Where the word "modified" occurs in a line of the listing, please copy the line.
━━━ ENTRIES SHOWN ━━━
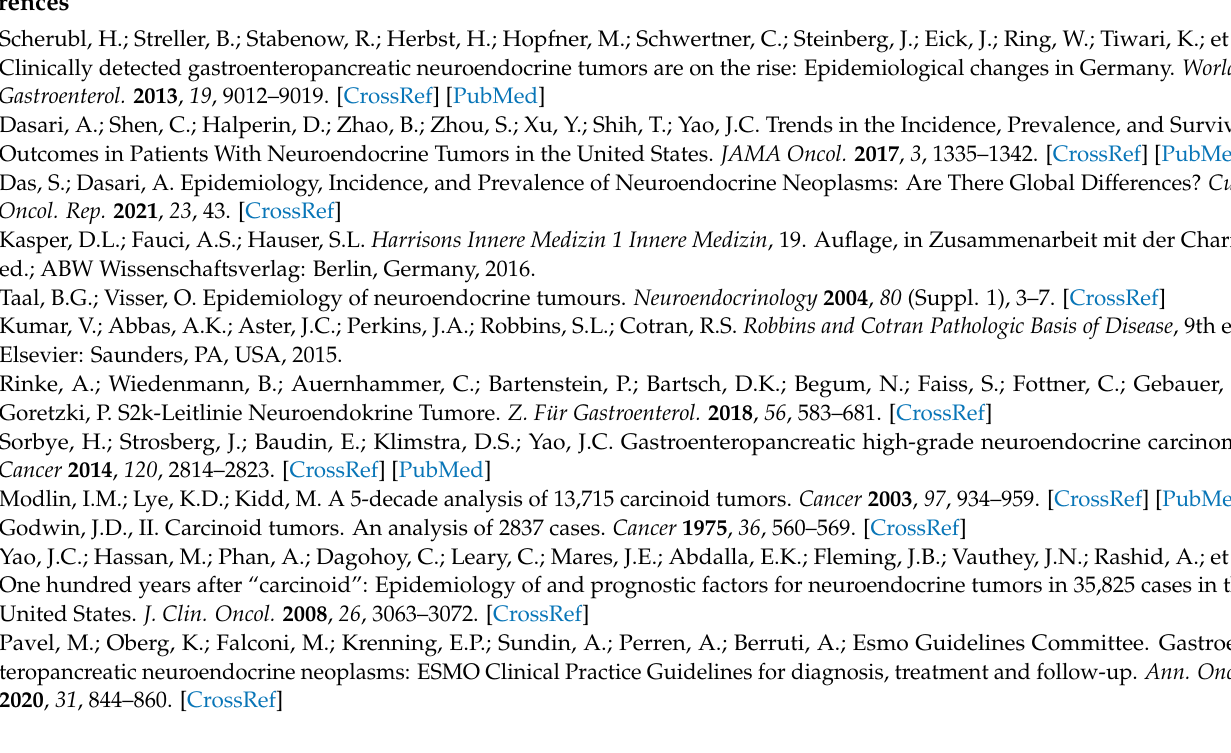
Figure S2: Progression-free (A) and overall (B) survival according to the modified Glasgow Prognostic Score (GPS) (log-rank mGPS 0 vs. mGPS 1 vs. mGPS 2; (A,B)). Table S1: Data on model fit and concordance of CRP and albumin-based risk scores in GEP NEN patients. Table S2: Second line treatment modalities of all GEP-NEN-patients included in the study. Table S3: Third line treatment modalities of all GEP-NEN patients included in the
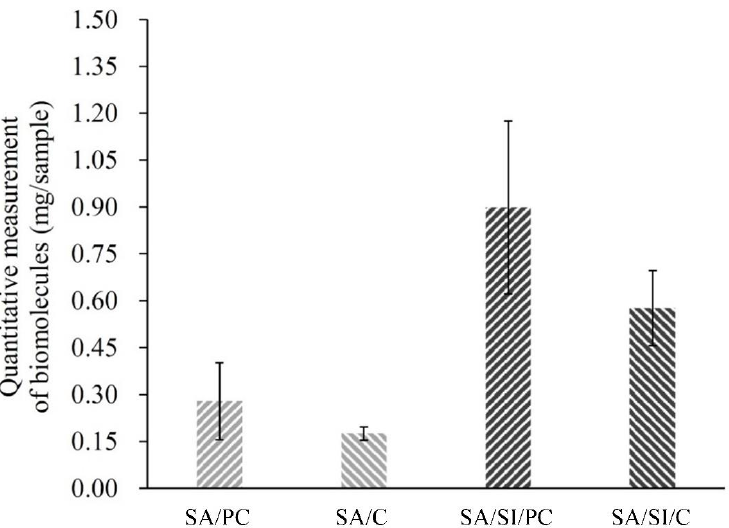
Figure 5. Bioactive molecule grafting weights of different surface-modified PEEK surfaces ( n = 6).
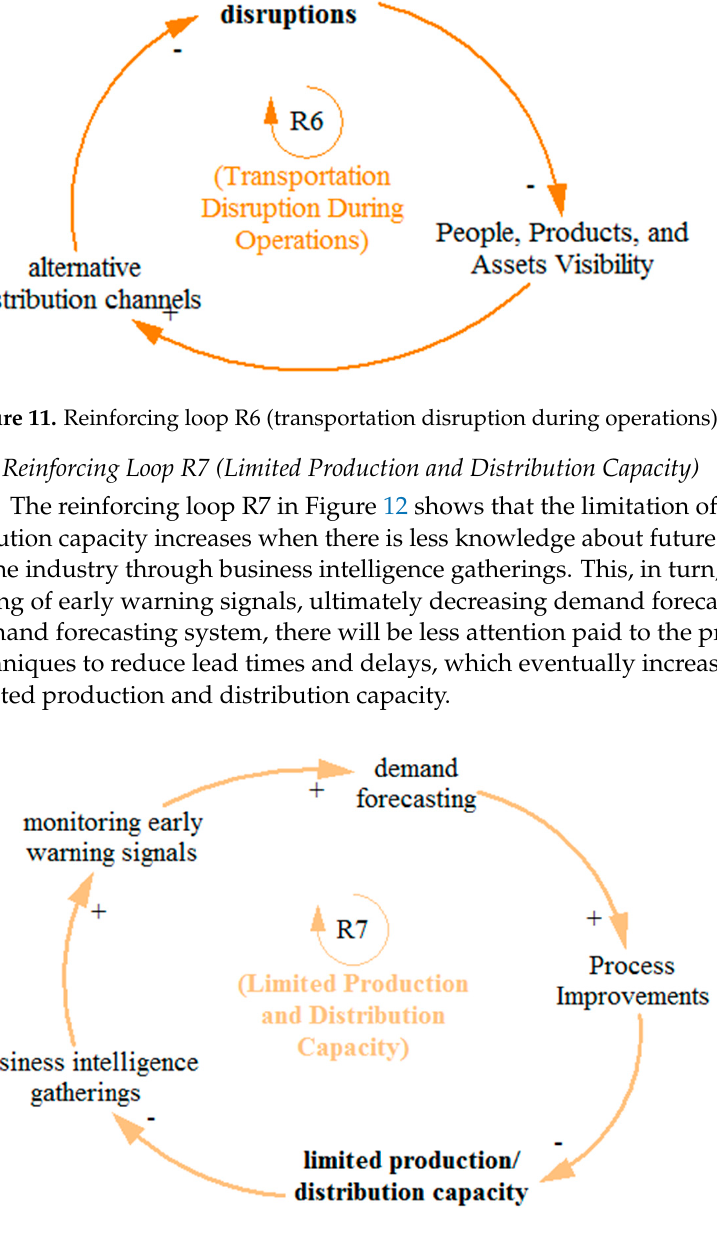
Figure 12. Reinforcing loop R7 (limited production and distribution capacity).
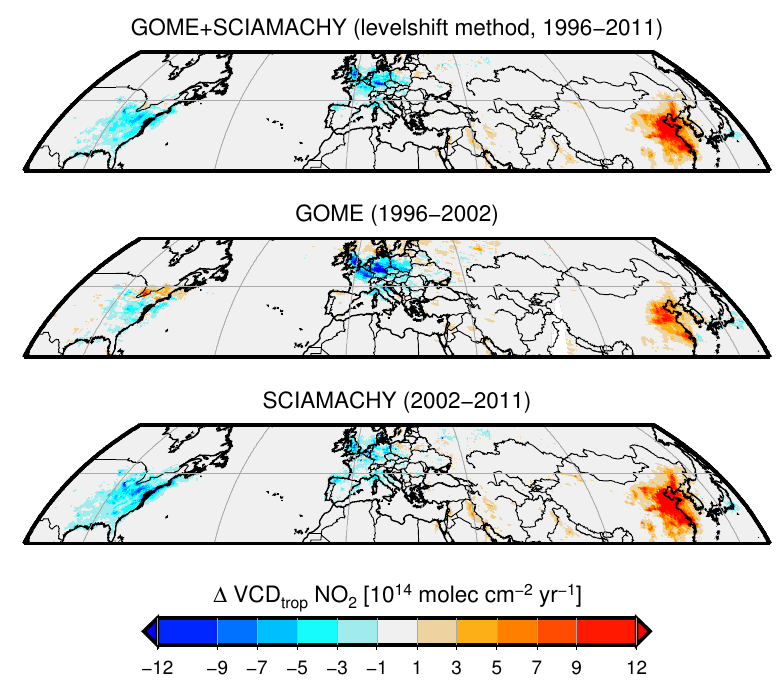
Fig. 16. Slope ω of the level shift model (Eq. 3, top) and of the seasonality model (Eq. 3 without the level shift terms δU(t) and (γ − 1 )U(t) ), applied to monthly averages of GOME (centre) and SCIAMACHY (bottom) measurements alone. All data have been gridded to 0.25 ◦ before performing the model fit. In contrast to Fig. 15, statistically insignificant trends have not been masked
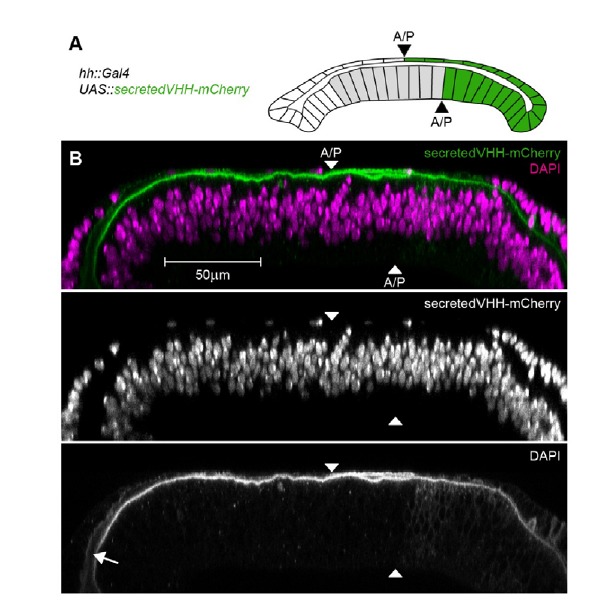
Detection of a secreted VHH-mCherry fusion in the wing disc lumen.(A) Schematic representation of the experimental setup. We expressed a fusion of the mouse CD8 signal peptide, the vhhGFP4 GFP-nanobody and mCherry (secretedVHH-mCherry) under the control of hh::Gal4 in the posterior compartment of otherwise wild type wing discs. Importantly, the anterior/posterior compartment boundary (A/P) in the peripodial epithelium (top layer) is shifted anteriorly compared to the disc proper (bottom layer). However, hh::Gal4 is exclusively active in posterior cells. (B) Optical cross-sections of wing discs expressing secretedVHH-mCherry (green) in the posterior compartment (hh::Gal4). The wing disc shown was permeabilized by several washes with PBST and subsequently stained for DAPI (magenta). Despite the permeabilization, secretedVHH-mCherry was not washed out and can even be detected in the anterior most parts of the lumen (arrow).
━━━
→ ANSWER BOX:
Figure S2: Progression-free (A) and overall (B) survival according to the modified Glasgow Prognostic Score (GPS) (log-rank mGPS 0 vs. mGPS 1 vs. mGPS 2; (A,B)). Table S1: Data on model fit and concordance of CRP and albumin-based risk scores in GEP NEN patients. Table S2: Second line treatment modalities of all GEP-NEN-patients included in the study. Table S3: Third line treatment modalities of all GEP-NEN patients included in the
Figure 5. Bioactive molecule grafting weights of different surface-modified PEEK surfaces ( n = 6).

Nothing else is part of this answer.